[Activity]:
Could you filter the records below down to the lines that include the word "France"?

[Raw data]:
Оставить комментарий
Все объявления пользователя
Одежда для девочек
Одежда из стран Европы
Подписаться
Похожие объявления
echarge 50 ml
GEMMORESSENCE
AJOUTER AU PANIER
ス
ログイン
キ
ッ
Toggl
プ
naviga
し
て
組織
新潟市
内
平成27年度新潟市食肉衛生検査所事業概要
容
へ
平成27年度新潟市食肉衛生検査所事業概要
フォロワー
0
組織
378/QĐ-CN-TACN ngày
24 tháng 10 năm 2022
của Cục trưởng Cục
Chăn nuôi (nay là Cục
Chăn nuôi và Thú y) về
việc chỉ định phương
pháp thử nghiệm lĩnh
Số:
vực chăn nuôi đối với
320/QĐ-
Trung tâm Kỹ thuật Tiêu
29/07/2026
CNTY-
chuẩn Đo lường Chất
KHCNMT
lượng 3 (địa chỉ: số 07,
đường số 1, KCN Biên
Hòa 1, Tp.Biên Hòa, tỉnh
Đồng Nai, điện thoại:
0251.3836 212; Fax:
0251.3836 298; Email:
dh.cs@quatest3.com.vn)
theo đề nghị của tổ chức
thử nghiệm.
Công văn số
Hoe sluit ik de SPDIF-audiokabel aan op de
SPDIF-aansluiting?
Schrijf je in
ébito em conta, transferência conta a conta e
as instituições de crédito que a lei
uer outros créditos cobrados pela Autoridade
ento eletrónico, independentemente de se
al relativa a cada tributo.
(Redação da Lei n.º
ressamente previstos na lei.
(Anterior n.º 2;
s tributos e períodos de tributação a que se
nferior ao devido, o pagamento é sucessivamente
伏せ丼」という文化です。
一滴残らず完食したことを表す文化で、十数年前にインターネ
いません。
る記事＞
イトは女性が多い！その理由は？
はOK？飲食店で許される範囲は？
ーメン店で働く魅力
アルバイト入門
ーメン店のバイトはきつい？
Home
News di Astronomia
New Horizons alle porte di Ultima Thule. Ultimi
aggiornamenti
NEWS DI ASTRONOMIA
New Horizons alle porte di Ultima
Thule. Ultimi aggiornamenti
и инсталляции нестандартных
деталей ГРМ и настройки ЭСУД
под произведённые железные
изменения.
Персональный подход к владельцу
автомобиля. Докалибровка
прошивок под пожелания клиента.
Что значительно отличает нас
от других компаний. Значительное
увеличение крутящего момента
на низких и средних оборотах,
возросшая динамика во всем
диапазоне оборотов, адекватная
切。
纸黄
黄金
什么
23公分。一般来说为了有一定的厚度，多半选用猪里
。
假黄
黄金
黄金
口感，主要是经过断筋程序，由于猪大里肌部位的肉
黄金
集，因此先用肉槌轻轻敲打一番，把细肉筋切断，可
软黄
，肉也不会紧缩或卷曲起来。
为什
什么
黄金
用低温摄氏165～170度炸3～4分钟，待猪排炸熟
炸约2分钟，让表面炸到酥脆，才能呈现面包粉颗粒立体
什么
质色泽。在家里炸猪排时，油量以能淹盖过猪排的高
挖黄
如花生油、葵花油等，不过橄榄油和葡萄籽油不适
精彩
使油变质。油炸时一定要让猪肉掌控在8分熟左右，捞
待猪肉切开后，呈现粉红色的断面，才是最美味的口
==
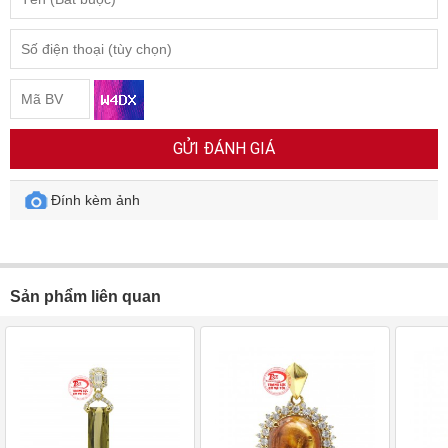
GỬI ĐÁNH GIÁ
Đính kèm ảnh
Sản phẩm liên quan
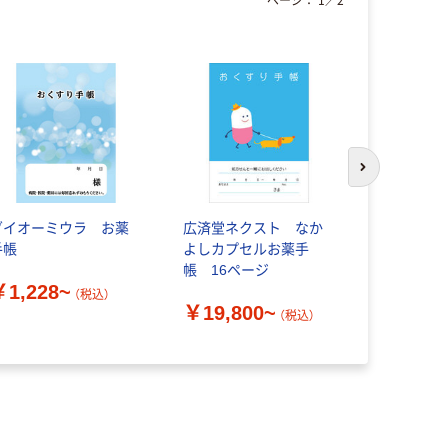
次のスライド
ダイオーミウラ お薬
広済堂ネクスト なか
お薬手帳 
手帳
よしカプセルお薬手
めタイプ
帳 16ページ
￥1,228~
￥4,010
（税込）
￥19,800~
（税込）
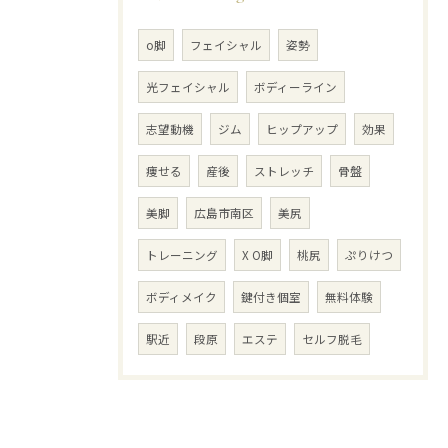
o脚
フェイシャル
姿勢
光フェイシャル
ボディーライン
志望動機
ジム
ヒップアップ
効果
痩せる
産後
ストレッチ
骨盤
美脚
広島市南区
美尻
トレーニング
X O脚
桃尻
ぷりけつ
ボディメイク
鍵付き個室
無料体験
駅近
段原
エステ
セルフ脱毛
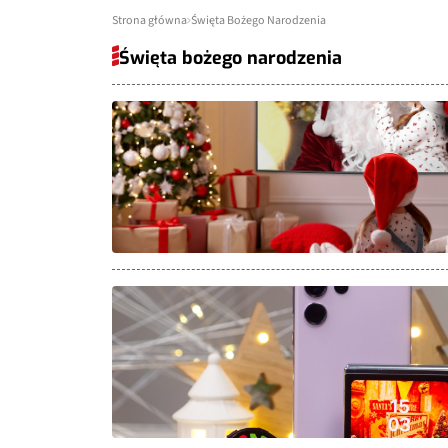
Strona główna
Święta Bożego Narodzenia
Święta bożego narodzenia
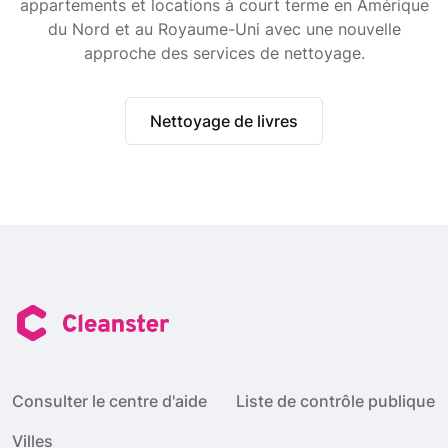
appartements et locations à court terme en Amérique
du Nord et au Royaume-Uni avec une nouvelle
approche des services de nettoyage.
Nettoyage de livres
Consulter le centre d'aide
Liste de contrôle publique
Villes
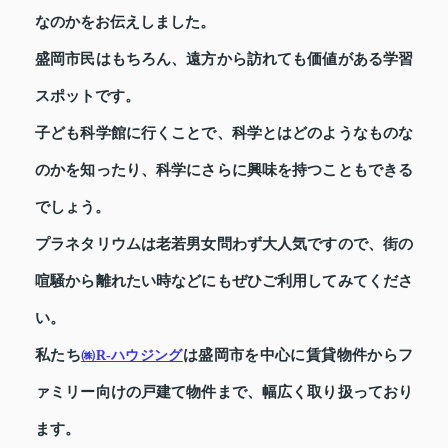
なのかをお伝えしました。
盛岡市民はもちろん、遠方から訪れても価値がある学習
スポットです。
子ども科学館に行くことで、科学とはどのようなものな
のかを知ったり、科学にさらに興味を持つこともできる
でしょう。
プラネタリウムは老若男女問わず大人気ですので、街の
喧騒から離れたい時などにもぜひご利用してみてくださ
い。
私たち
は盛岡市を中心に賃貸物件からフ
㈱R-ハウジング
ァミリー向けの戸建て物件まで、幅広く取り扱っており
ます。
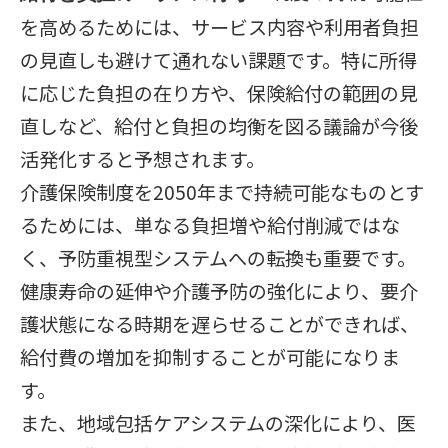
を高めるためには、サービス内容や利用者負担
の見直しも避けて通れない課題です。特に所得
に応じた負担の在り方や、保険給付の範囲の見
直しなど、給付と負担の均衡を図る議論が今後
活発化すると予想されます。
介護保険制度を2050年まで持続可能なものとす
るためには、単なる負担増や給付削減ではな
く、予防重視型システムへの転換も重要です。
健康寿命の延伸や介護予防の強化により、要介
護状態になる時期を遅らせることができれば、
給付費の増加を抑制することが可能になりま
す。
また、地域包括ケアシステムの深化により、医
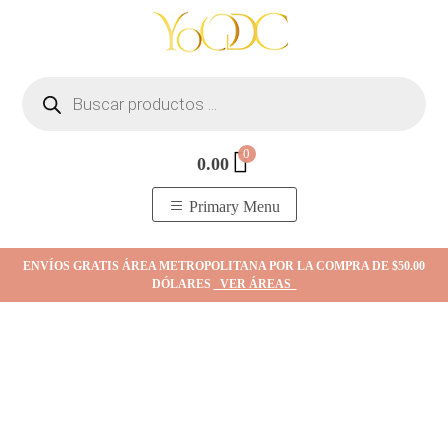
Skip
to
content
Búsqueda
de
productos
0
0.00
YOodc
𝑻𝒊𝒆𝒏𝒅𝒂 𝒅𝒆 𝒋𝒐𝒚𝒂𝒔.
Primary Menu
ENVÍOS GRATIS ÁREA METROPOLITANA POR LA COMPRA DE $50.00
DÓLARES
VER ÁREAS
==
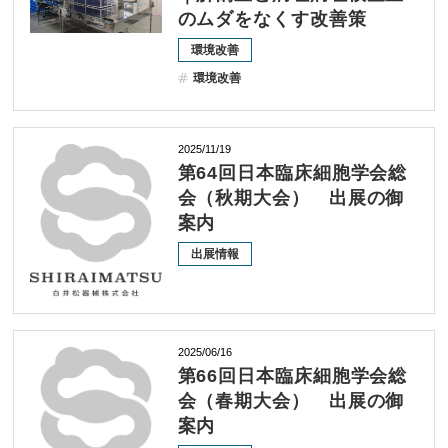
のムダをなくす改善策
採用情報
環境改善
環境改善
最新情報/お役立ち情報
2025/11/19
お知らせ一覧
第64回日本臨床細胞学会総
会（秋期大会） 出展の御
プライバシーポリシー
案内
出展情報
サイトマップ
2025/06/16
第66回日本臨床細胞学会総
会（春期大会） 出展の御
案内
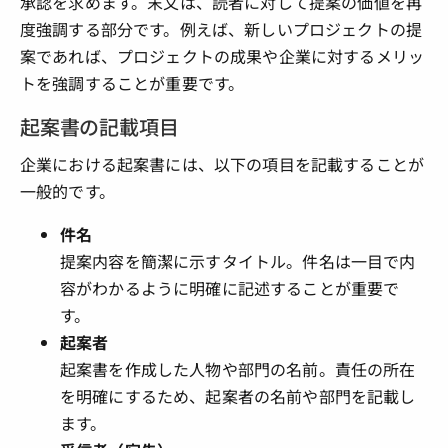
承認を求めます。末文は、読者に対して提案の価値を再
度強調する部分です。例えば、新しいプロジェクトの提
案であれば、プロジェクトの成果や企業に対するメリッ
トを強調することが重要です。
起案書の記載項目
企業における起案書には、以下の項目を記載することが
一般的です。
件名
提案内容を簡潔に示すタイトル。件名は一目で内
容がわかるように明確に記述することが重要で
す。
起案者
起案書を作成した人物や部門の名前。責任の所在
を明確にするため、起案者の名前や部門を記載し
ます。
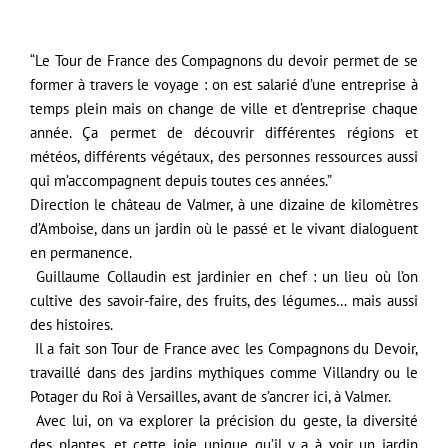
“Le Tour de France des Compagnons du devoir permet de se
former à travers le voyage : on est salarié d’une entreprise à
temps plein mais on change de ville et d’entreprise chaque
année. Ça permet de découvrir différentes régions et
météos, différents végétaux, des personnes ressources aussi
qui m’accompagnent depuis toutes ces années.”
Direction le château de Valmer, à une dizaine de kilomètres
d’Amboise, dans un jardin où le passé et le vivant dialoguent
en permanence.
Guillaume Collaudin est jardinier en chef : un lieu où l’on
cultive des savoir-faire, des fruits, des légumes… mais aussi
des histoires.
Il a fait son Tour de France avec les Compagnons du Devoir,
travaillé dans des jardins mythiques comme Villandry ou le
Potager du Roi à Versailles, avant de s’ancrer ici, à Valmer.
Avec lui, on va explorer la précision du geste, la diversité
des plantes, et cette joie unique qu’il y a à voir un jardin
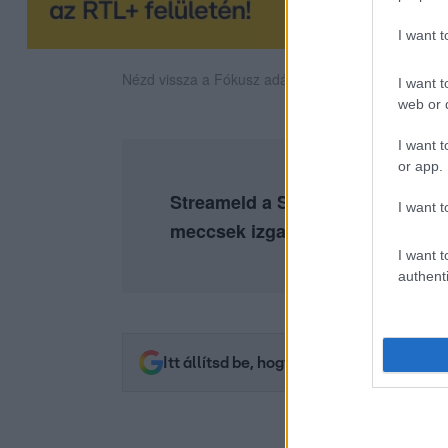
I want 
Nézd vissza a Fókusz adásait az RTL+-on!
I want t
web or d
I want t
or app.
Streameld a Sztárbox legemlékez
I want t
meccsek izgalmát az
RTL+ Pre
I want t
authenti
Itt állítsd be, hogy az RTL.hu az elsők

[Answer for this exercise]:
“Le Tour de France des Compagnons du devoir permet de se
Il a fait son Tour de France avec les Compagnons du Devoir,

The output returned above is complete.